━━ Source data
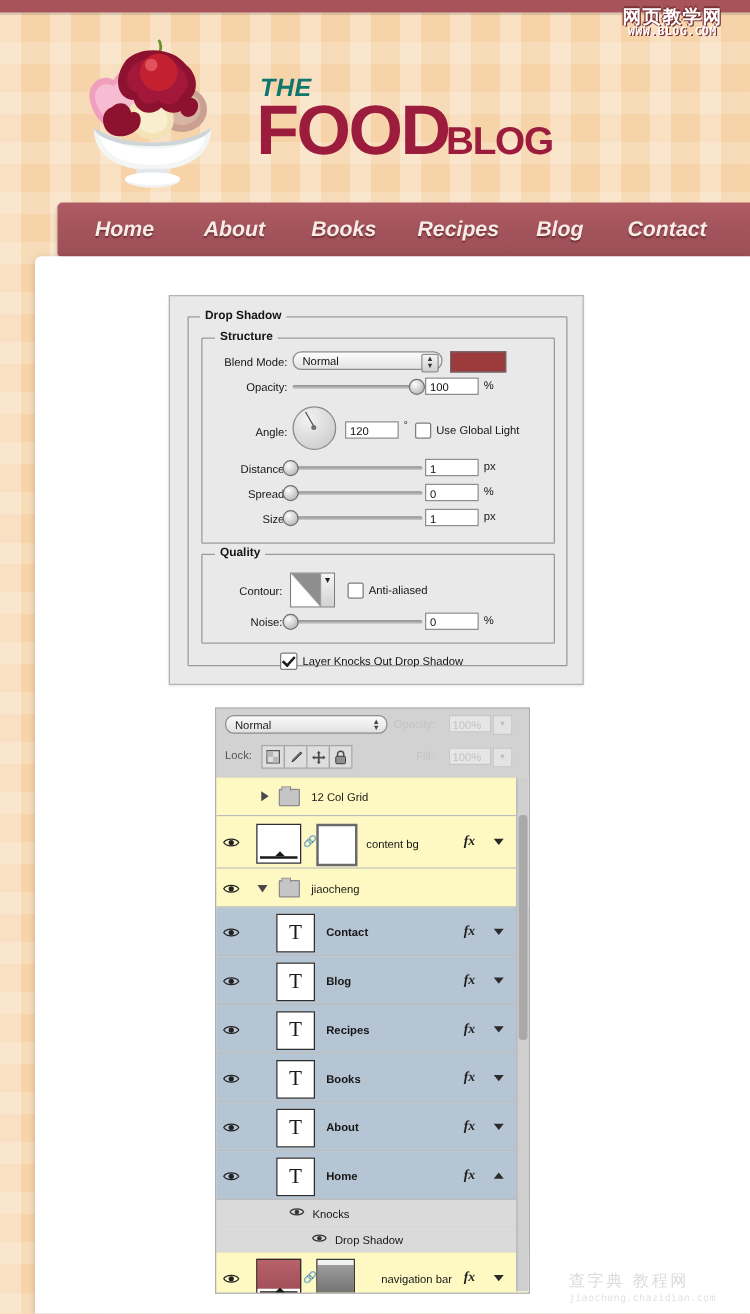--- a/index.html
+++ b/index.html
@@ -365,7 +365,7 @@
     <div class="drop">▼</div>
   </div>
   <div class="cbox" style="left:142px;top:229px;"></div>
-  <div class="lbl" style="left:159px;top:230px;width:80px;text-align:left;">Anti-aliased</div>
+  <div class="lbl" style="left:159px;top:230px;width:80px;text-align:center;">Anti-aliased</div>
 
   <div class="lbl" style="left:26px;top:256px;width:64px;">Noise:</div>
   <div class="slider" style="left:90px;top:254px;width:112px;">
━━━━
> **What you should do**
Lines in the listing that include the word "style": how many are there? Give the number alone.

> **Result**
5